## Directions for this task
Your answer should be one number: the count of lines in the data below that include "образом".

Material to process START

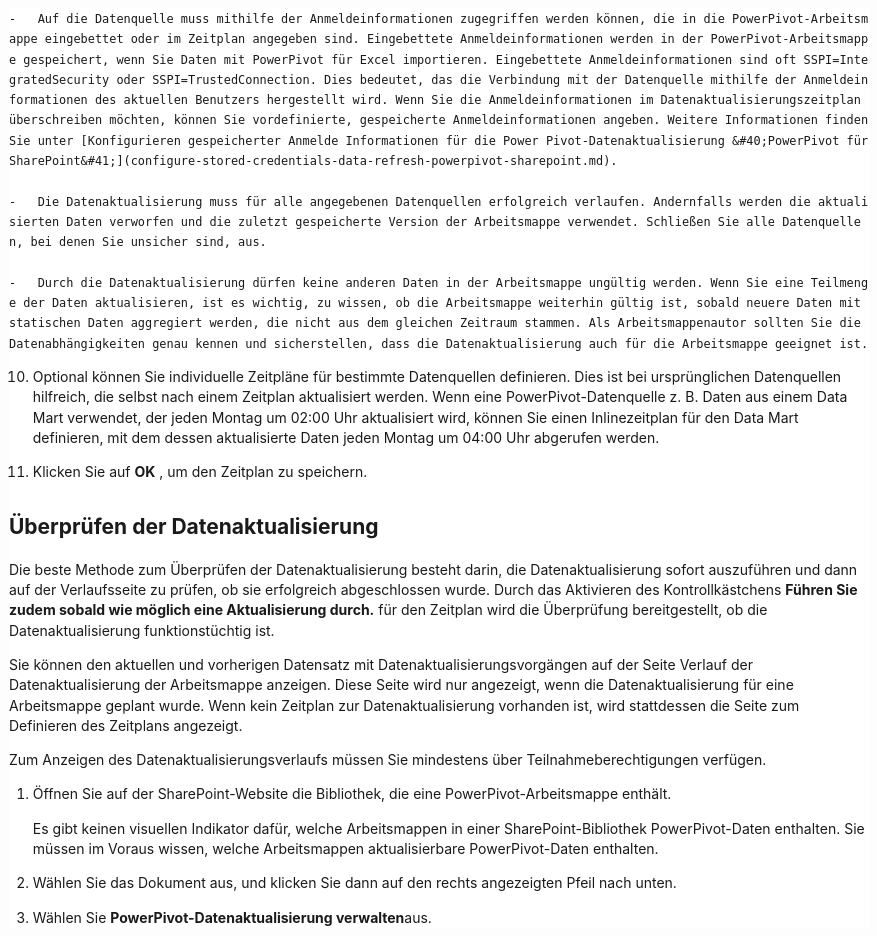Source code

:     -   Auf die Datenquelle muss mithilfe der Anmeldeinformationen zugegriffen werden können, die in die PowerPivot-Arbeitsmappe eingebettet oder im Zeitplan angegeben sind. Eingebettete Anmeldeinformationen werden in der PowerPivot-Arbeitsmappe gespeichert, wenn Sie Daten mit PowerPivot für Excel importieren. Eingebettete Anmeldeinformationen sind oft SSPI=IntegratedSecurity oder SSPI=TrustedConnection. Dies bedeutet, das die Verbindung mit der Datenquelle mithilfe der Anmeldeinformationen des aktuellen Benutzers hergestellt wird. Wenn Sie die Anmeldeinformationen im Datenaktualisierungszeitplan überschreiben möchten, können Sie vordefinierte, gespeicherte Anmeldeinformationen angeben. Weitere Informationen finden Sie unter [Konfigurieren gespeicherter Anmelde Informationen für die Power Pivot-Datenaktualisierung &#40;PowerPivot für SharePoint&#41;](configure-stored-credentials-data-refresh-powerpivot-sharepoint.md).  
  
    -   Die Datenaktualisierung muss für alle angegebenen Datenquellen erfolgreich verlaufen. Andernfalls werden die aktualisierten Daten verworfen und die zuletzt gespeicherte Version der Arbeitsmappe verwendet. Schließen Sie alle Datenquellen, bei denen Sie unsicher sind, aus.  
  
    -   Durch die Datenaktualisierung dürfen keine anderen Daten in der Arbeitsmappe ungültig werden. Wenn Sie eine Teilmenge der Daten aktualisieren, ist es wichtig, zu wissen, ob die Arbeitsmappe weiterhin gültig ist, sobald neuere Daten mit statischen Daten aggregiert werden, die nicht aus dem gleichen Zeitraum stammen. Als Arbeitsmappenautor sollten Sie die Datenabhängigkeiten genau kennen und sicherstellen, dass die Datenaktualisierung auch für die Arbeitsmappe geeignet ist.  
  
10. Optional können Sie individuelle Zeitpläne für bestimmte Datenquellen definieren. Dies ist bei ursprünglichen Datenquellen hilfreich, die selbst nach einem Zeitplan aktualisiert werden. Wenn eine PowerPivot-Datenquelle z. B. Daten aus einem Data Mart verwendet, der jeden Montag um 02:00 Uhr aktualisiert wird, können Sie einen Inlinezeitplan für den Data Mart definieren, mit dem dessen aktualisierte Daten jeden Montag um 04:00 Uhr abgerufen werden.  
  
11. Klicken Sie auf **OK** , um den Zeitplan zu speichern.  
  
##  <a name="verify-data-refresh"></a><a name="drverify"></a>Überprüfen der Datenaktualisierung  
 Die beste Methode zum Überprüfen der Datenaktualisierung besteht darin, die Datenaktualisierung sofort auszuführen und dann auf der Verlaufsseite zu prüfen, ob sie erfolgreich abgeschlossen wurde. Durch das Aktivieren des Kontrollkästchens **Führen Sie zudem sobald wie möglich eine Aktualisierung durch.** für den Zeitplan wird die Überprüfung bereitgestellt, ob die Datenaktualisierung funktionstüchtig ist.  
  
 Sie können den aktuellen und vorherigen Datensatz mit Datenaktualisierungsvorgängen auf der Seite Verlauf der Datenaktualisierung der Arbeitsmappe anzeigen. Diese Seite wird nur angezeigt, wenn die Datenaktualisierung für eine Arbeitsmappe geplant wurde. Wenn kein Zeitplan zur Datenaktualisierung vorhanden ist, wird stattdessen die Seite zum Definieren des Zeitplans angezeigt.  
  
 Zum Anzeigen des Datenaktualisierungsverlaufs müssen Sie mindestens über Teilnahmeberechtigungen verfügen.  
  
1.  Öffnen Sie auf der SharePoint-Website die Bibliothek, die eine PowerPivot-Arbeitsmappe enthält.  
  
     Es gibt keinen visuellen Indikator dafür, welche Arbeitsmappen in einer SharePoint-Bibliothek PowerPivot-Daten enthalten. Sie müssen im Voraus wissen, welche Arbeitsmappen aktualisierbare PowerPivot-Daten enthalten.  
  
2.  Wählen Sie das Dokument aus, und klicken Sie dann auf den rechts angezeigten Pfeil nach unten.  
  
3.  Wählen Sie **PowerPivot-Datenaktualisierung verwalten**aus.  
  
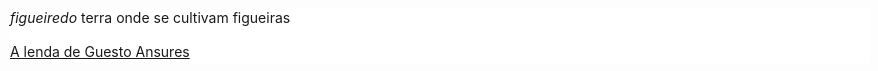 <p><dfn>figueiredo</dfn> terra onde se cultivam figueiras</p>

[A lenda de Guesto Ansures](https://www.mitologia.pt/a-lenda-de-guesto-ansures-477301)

Material to process END
Material to process START

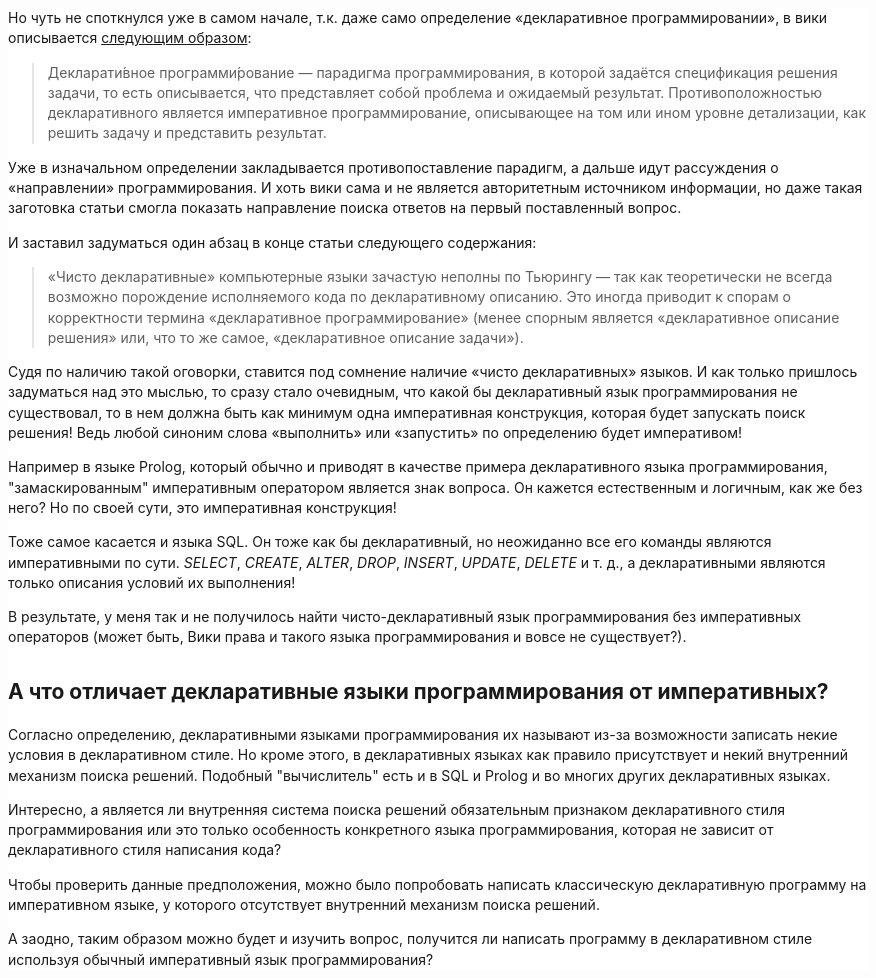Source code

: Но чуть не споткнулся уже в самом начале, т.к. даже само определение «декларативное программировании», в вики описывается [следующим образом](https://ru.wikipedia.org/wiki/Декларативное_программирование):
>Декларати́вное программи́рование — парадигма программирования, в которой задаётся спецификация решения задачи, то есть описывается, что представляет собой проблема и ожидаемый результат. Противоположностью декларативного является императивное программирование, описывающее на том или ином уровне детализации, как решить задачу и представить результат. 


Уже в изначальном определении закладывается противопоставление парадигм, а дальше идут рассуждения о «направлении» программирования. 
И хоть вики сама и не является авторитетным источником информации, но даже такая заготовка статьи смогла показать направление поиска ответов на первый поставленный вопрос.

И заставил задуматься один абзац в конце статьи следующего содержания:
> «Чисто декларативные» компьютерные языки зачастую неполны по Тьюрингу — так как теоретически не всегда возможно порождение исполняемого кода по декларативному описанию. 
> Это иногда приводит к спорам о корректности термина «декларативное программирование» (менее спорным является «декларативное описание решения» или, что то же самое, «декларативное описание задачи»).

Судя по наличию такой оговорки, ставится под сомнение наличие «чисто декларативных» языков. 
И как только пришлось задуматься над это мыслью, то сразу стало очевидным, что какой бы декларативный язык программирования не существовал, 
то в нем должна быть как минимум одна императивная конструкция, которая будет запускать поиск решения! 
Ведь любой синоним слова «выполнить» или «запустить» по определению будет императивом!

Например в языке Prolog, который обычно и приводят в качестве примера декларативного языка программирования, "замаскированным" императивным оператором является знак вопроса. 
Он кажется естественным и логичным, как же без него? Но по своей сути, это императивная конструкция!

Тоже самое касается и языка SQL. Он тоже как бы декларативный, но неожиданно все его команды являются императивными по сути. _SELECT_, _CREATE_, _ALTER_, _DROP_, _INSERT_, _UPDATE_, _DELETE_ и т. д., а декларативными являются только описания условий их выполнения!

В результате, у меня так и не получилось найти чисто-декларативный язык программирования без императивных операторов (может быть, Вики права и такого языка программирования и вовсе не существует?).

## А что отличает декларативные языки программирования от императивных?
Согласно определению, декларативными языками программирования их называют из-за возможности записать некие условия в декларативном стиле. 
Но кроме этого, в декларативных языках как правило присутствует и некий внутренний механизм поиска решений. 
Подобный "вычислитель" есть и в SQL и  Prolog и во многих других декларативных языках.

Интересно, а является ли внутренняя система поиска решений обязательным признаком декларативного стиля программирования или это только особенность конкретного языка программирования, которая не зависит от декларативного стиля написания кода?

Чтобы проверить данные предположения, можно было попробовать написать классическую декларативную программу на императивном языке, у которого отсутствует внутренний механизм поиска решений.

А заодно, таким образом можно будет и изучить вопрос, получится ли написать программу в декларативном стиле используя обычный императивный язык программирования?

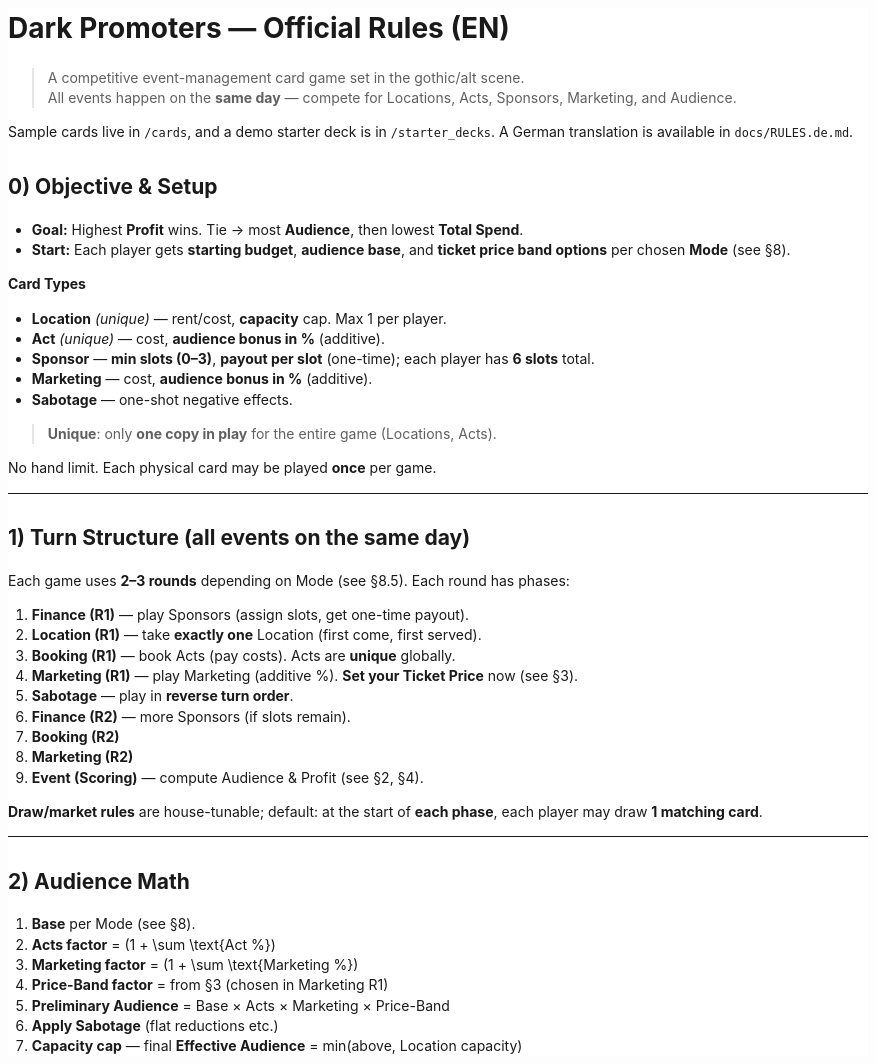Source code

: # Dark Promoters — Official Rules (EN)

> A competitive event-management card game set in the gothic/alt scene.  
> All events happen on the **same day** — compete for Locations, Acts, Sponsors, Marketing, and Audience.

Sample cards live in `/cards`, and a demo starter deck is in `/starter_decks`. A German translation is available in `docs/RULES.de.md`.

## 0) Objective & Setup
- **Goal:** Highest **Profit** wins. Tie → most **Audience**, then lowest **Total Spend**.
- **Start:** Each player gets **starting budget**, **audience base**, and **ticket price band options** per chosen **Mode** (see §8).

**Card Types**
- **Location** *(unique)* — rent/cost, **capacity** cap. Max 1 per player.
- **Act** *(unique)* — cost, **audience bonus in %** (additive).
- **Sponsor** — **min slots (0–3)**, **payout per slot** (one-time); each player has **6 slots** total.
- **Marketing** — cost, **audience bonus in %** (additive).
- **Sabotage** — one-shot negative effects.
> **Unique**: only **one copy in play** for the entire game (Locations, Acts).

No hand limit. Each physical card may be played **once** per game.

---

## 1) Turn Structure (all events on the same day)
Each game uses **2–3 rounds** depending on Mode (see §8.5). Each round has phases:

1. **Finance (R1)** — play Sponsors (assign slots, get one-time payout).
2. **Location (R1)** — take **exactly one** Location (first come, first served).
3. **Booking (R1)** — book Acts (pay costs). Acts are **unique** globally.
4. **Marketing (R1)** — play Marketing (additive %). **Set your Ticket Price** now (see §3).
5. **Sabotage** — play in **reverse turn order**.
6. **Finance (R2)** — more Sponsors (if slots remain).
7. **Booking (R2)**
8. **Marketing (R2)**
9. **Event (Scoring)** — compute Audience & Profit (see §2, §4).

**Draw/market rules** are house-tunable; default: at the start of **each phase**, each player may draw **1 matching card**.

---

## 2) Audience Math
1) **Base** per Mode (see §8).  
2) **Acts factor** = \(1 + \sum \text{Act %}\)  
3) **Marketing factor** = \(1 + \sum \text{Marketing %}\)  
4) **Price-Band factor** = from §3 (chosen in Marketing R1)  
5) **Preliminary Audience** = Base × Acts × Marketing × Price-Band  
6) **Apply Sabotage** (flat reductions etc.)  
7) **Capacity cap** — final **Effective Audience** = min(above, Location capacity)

Material to process END

## Result
2